(Document layout analysis data)

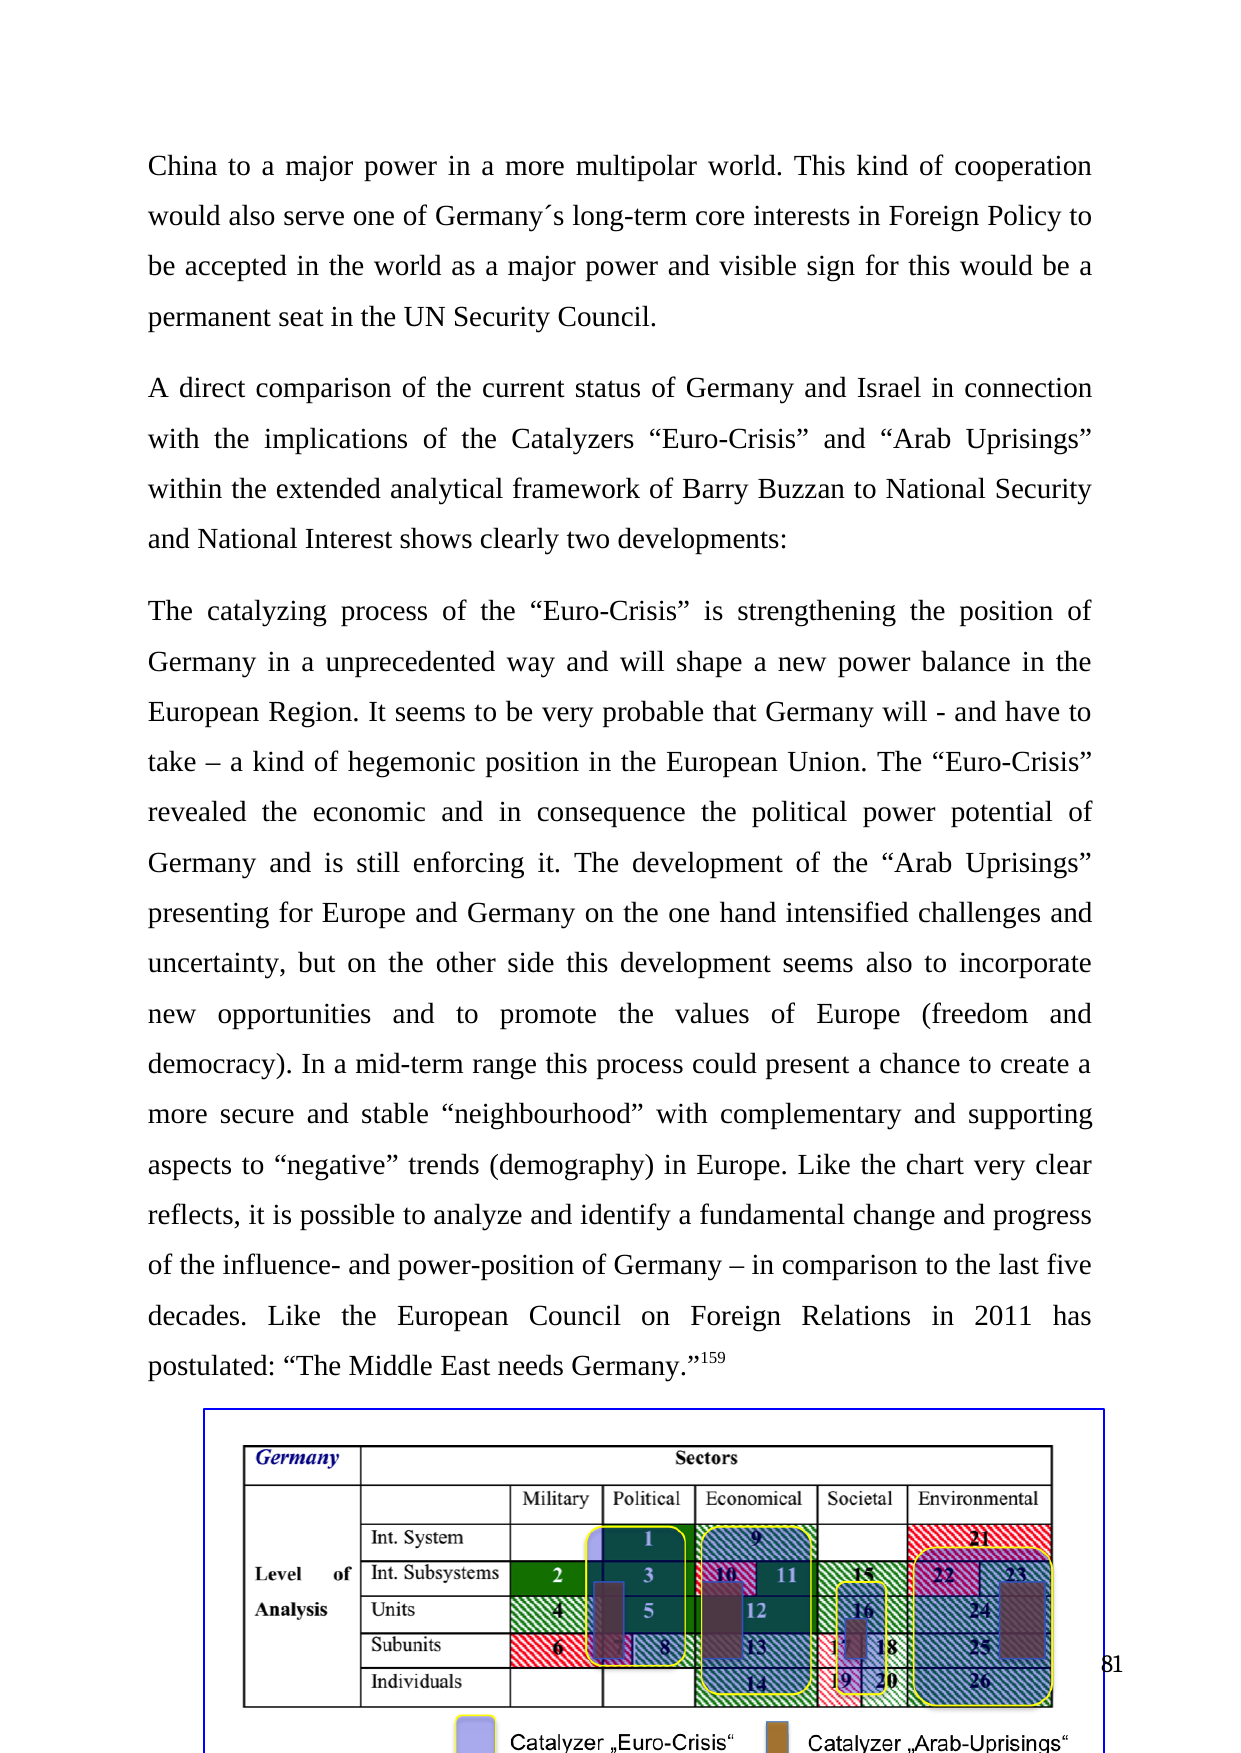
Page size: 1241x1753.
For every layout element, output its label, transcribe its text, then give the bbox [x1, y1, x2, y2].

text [148, 148, 1093, 332]
picture [218, 1445, 1089, 1753]
text The catalyzing process of the “Euro-Crisis” is strengthening the position of Germany in a unprecedented way and will shape a new power balance in the European Region. It seems to be very probable that Germany will - and have to take – a kind of hegemonic position in the European Union. The “Euro-Crisis” revealed the economic and in consequence the political power potential of Germany and is still enforcing it. The development of the “Arab Uprisings” presenting for Europe and Germany on the one hand intensified challenges and uncertainty, but on the other side this development seems also to incorporate new opportunities and to promote the values of Europe (freedom and democracy). In a mid-term range this process could present a chance to create a more secure and stable “neighbourhood” with complementary and supporting aspects to “negative” trends (demography) in Europe. Like the chart very clear reflects, it is possible to analyze and identify a fundamental change and progress of the influence- and power-position of Germany – in comparison to the last five decades. Like the European Council on Foreign Relations in 2011 has postulated: “The Middle East needs Germany.” [148, 593, 1093, 1382]
text A direct comparison of the current status of Germany and Israel in connection with the implications of the Catalyzers “Euro-Crisis” and “Arab Uprisings” within the extended analytical framework of Barry Buzzan to National Security and National Interest shows clearly two developments: [148, 371, 1093, 555]
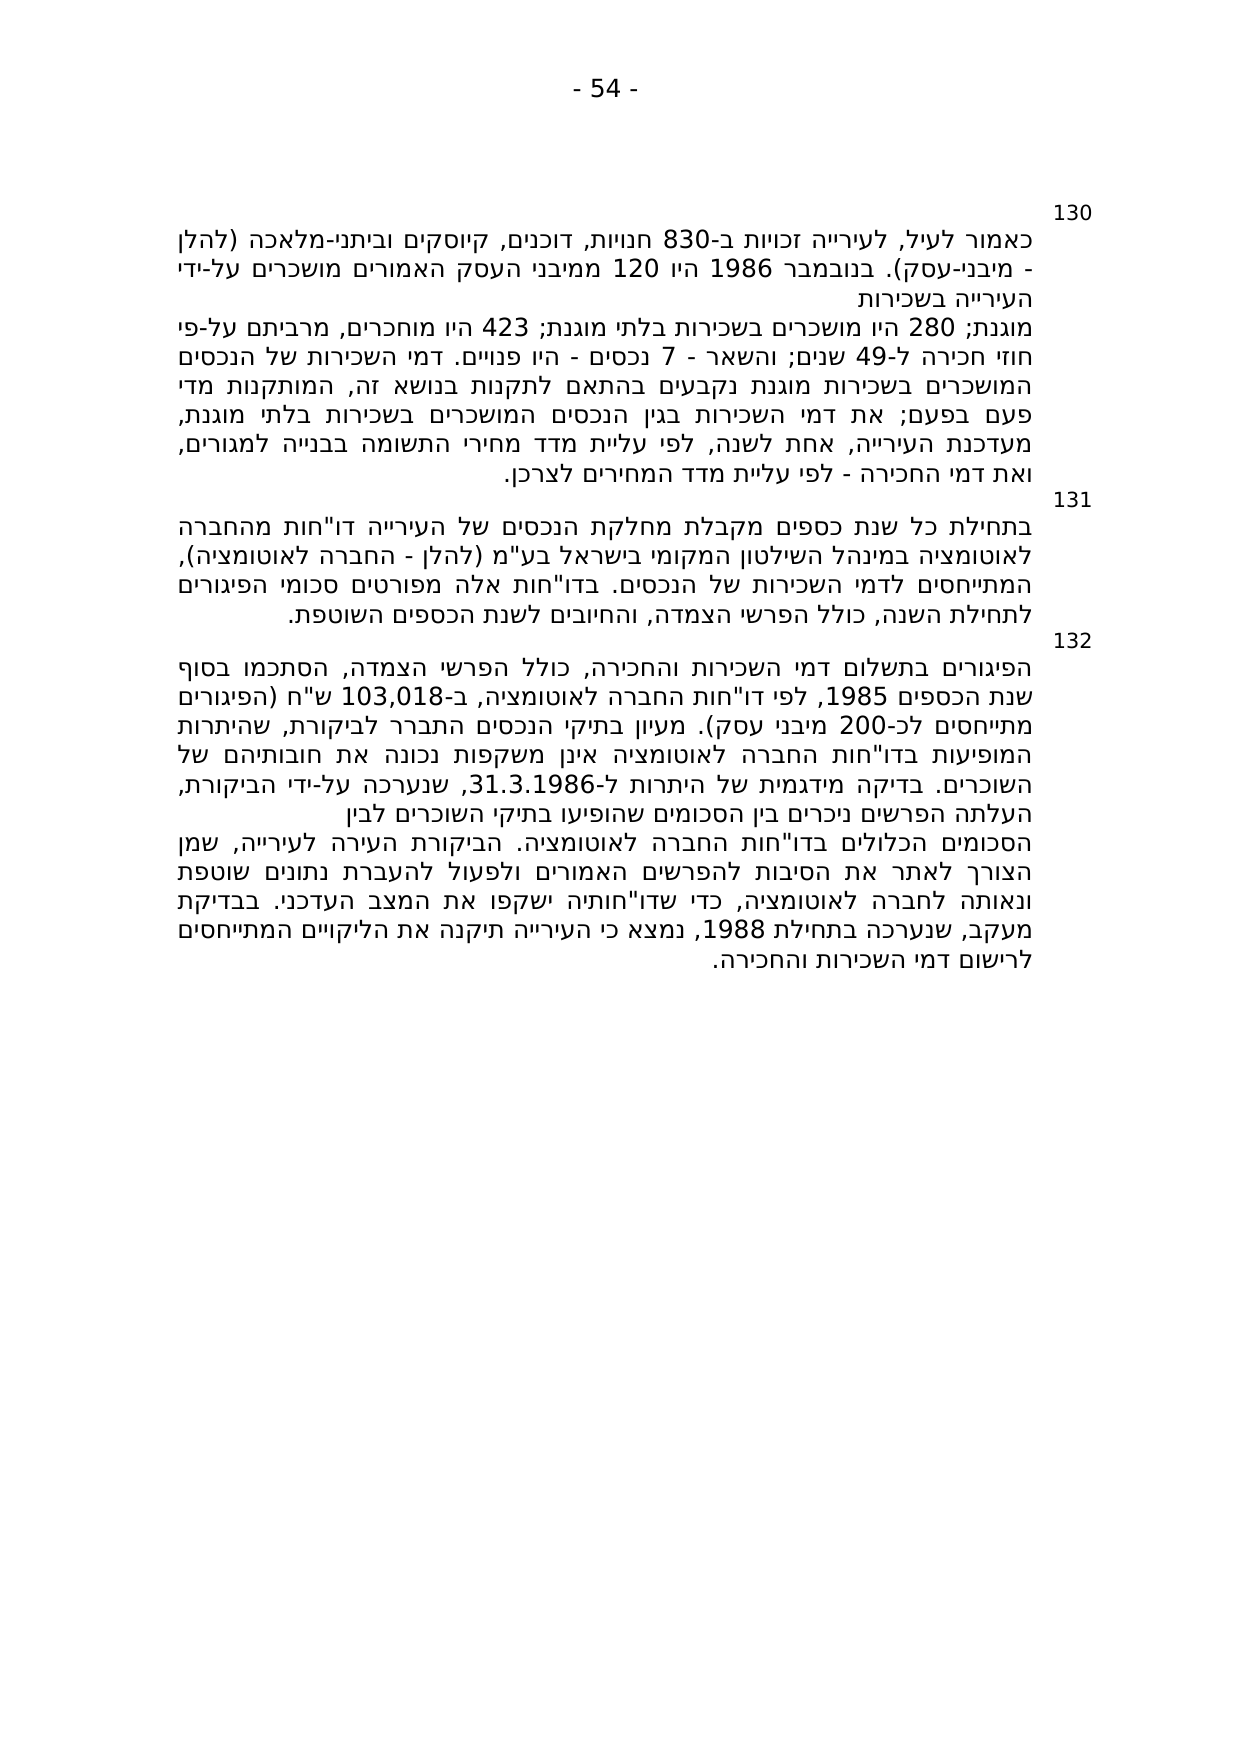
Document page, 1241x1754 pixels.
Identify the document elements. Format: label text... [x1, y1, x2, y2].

text מוגנת; 280 היו מושכרים בשכירות בלתי מוגנת; 423 היו מוחכרים, מרביתם על-פי חוזי חכירה ל-49 שנים; והשאר - 7 נכסים - היו פנויים. דמי השכירות של הנכסים המושכרים בשכירות מוגנת נקבעים בהתאם לתקנות בנושא זה, המותקנות מדי פעם בפעם; את דמי השכירות בגין הנכסים המושכרים בשכירות בלתי מוגנת, מעדכנת העירייה, אחת לשנה, לפי עליית מדד מחירי התשומה בבנייה למגורים, ואת דמי החכירה - לפי עליית מדד המחירים לצרכן. [177, 313, 1033, 488]
text בתחילת כל שנת כספים מקבלת מחלקת הנכסים של העירייה דו"חות מהחברה לאוטומציה במינהל השילטון המקומי בישראל בע"מ (להלן - החברה לאוטומציה), המתייחסים לדמי השכירות של הנכסים. בדו"חות אלה מפורטים סכומי הפיגורים לתחילת השנה, כולל הפרשי הצמדה, והחיובים לשנת הכספים השוטפת. [177, 512, 1033, 629]
text כאמור לעיל, לעירייה זכויות ב-830 חנויות, דוכנים, קיוסקים וביתני-מלאכה (להלן - מיבני-עסק). בנובמבר 1986 היו 120 ממיבני העסק האמורים מושכרים על-ידי העירייה בשכירות [177, 226, 1033, 313]
text הפיגורים בתשלום דמי השכירות והחכירה, כולל הפרשי הצמדה, הסתכמו בסוף שנת הכספים 1985, לפי דו"חות החברה לאוטומציה, ב-103,018 ש"ח (הפיגורים מתייחסים לכ-200 מיבני עסק). מעיון בתיקי הנכסים התברר לביקורת, שהיתרות המופיעות בדו"חות החברה לאוטומציה אינן משקפות נכונה את חובותיהם של השוכרים. בדיקה מידגמית של היתרות ל-31.3.1986, שנערכה על-ידי הביקורת, העלתה הפרשים ניכרים בין הסכומים שהופיעו בתיקי השוכרים לבין [177, 653, 1033, 828]
text הסכומים הכלולים בדו"חות החברה לאוטומציה. הביקורת העירה לעירייה, שמן הצורך לאתר את הסיבות להפרשים האמורים ולפעול להעברת נתונים שוטפת ונאותה לחברה לאוטומציה, כדי שדו"חותיה ישקפו את המצב העדכני. בבדיקת מעקב, שנערכה בתחילת 1988, נמצא כי העירייה תיקנה את הליקויים המתייחסים לרישום דמי השכירות והחכירה. [177, 828, 1033, 974]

Goal of the exercise: What you return should be only the exact lines from the top of the entries through the line with "For every layout", minus the pictures.

Response box:
Page size: 1241x1753.
For every layout element, output its label, transcribe its text, then give the bbox [x1, y1, x2, y2].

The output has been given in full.